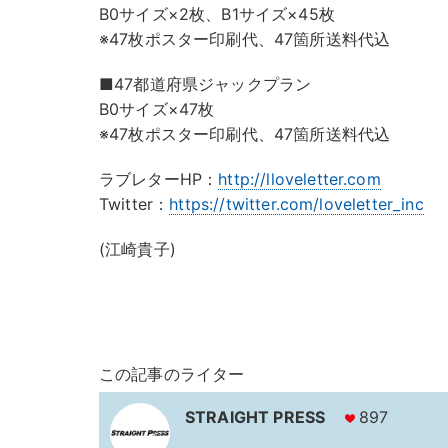
B0サイズ×2枚、B1サイズ×45枚
※47枚ポスター印刷代、47箇所送料代込
■47都道府県ジャックプラン
B0サイズ×47枚
※47枚ポスター印刷代、47箇所送料代込
ラブレターHP：
http://lloveletter.com
Twitter：
https://twitter.com/loveletter_inc
(江崎貴子)
この記事のライター
STRAIGHT PRESS
897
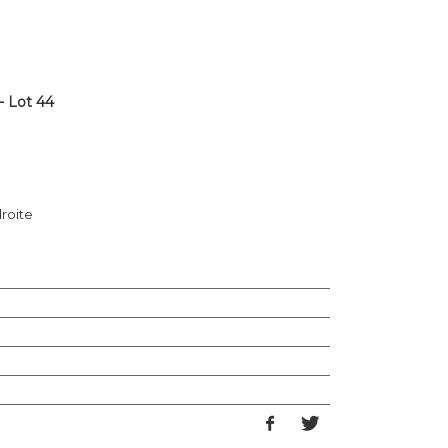
 Lot 44
droite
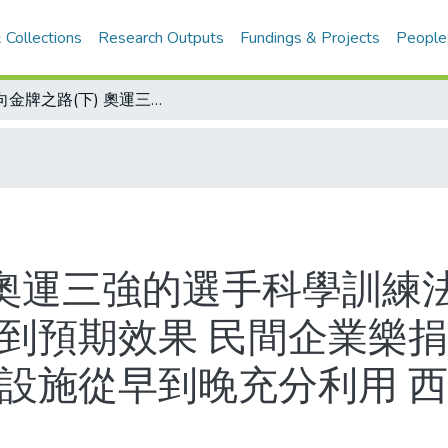
 Collections
Research Outputs
Fundings & Projects
People
邁向金牌之路(下) 奧運三強的選手科學訓練法 美國促發最大潛能 風洞實驗曾經達到預期效果 民間企業樂捐贊助培訓計畫/東德儘早發掘明星 運動設施從早到晚充分利用 西德跟進 建立完善資訊網路
 奧運三強的選手科學訓練
達到預期效果 民間企業樂捐
動設施從早到晚充分利用 西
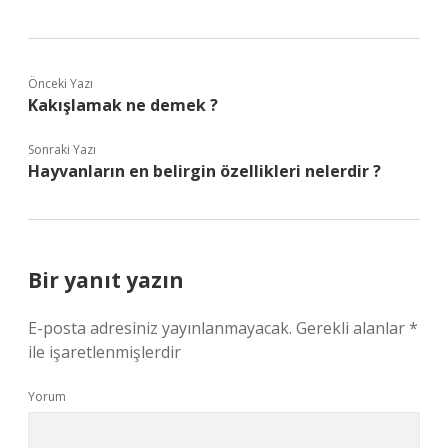
Önceki Yazı
Kakışlamak ne demek ?
Sonraki Yazı
Hayvanların en belirgin özellikleri nelerdir ?
Bir yanıt yazın
E-posta adresiniz yayınlanmayacak.
Gerekli alanlar
*
ile işaretlenmişlerdir
Yorum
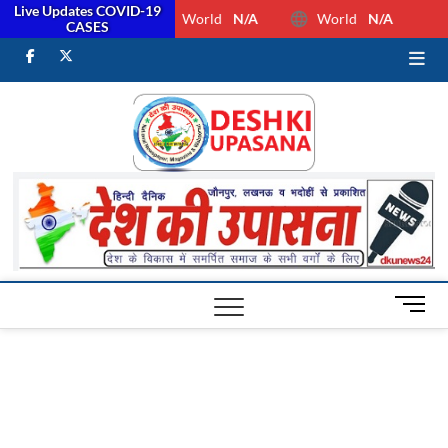
Live Updates COVID-19
World
N/A
World
N/A
CASES
facebook
Twitter
Youtube
Desh Ki
ALL HINDI
NEWS,UP HINDI
NEWS,RASHTRIYA
Upasan
NEWS,VIDESH
NEWS,
M
e
n
u
B
u
t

WHAT YOU ARE ASKED TO DO: Copy the records word for word, starting with the line that contains "Önceki Yazı" and going on through the last line of the records, leaving out the pictures.

RESULT:
Önceki Yazı
Kakışlamak ne demek ?
Sonraki Yazı
Hayvanların en belirgin özellikleri nelerdir ?
Bir yanıt yazın
E-posta adresiniz yayınlanmayacak.
Gerekli alanlar
*
ile işaretlenmişlerdir
Yorum
Live Updates COVID-19
World
N/A
World
N/A
CASES
facebook
Twitter
Youtube
Desh Ki
ALL HINDI
NEWS,UP HINDI
NEWS,RASHTRIYA
Upasan
NEWS,VIDESH
NEWS,
M
e
n
u
B
u
t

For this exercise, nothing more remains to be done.